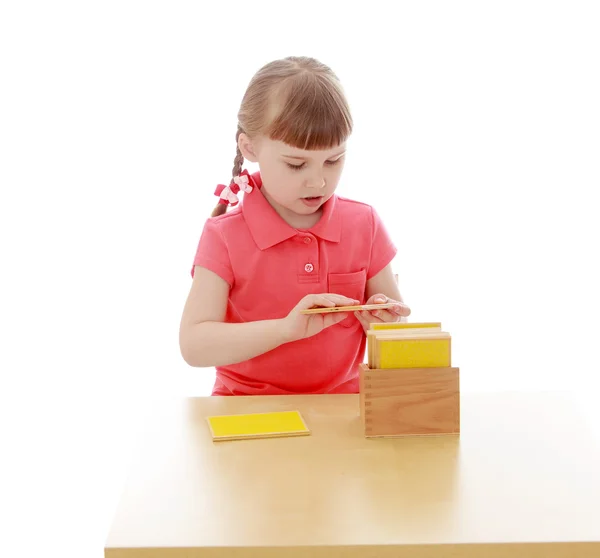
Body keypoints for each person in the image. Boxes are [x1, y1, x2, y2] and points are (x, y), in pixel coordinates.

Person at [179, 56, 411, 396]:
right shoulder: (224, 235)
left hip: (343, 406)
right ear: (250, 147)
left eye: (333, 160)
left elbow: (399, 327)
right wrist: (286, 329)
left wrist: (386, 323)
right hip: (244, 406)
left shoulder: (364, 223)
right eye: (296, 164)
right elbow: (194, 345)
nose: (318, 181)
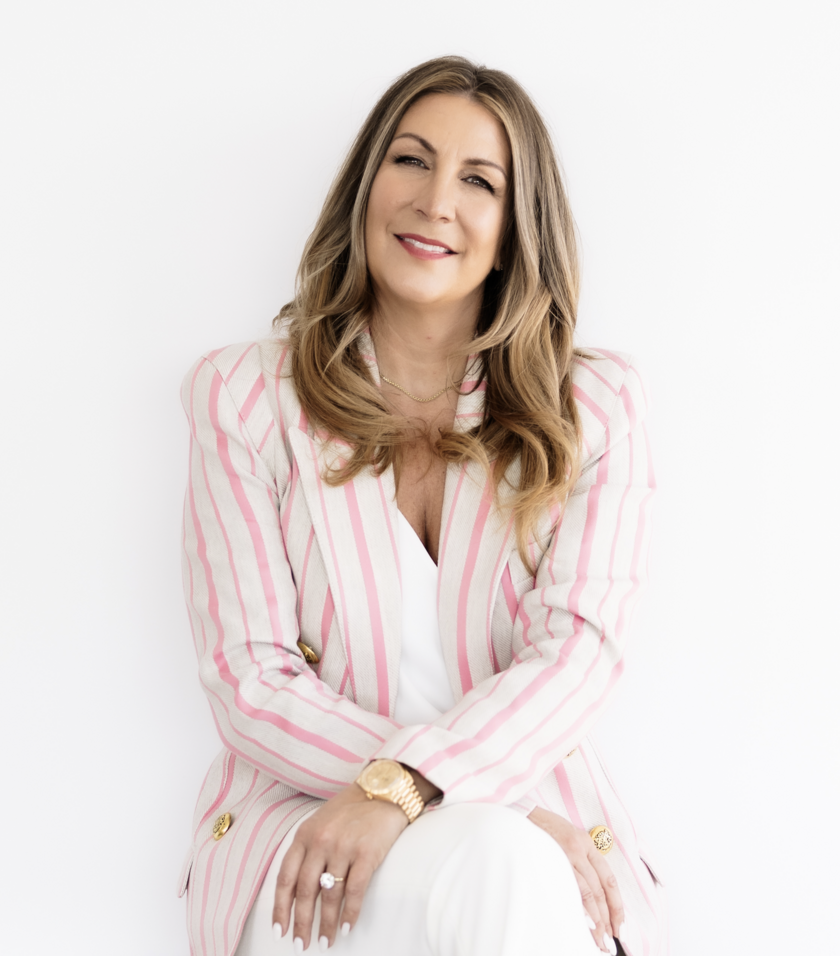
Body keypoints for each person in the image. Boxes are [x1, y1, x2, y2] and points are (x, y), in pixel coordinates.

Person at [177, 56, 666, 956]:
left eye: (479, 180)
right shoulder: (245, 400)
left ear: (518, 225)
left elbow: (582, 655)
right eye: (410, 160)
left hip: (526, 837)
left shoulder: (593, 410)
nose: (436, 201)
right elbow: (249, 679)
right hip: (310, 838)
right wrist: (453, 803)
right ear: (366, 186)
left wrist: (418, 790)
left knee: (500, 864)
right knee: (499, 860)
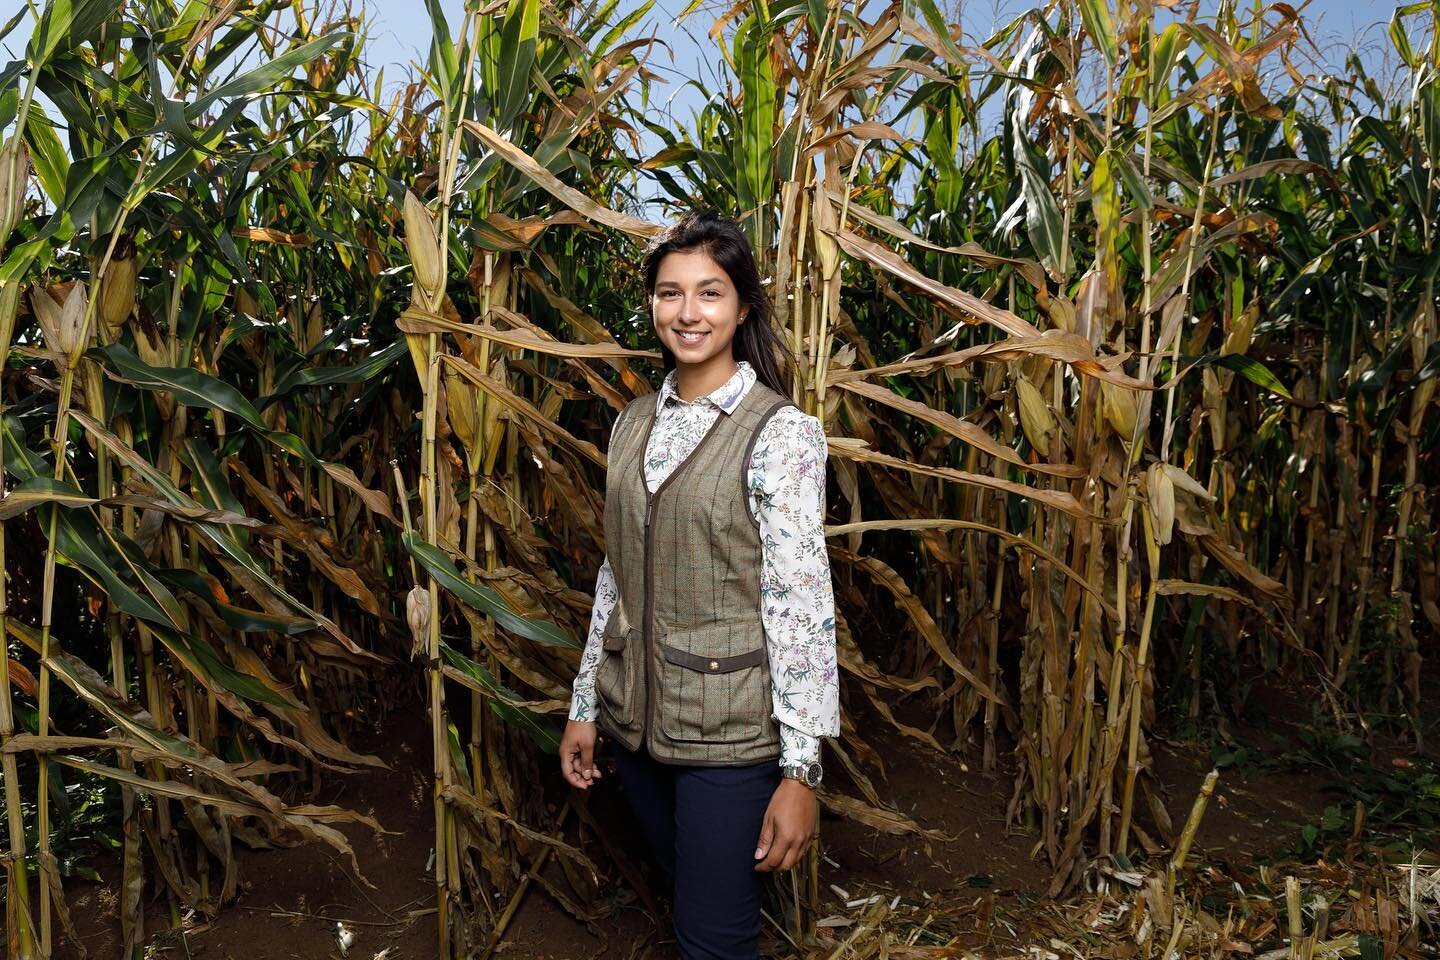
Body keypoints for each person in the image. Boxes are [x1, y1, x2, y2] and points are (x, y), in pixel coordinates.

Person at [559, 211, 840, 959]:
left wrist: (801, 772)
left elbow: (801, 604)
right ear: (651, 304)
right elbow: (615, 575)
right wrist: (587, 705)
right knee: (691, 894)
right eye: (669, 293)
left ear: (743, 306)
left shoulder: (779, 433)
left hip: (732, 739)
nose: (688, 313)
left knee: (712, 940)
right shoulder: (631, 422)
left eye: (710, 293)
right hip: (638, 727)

**Exercise prompt:**
Print exactly the stretch of lines beginning with the one that holds "right elbow: (615, 575)" and ending at the last line above.

**Final answer:**
right elbow: (615, 575)
right wrist: (587, 705)
right knee: (691, 894)
right eye: (669, 293)
left ear: (743, 306)
left shoulder: (779, 433)
left hip: (732, 739)
nose: (688, 313)
left knee: (712, 940)
right shoulder: (631, 422)
left eye: (710, 293)
right hip: (638, 727)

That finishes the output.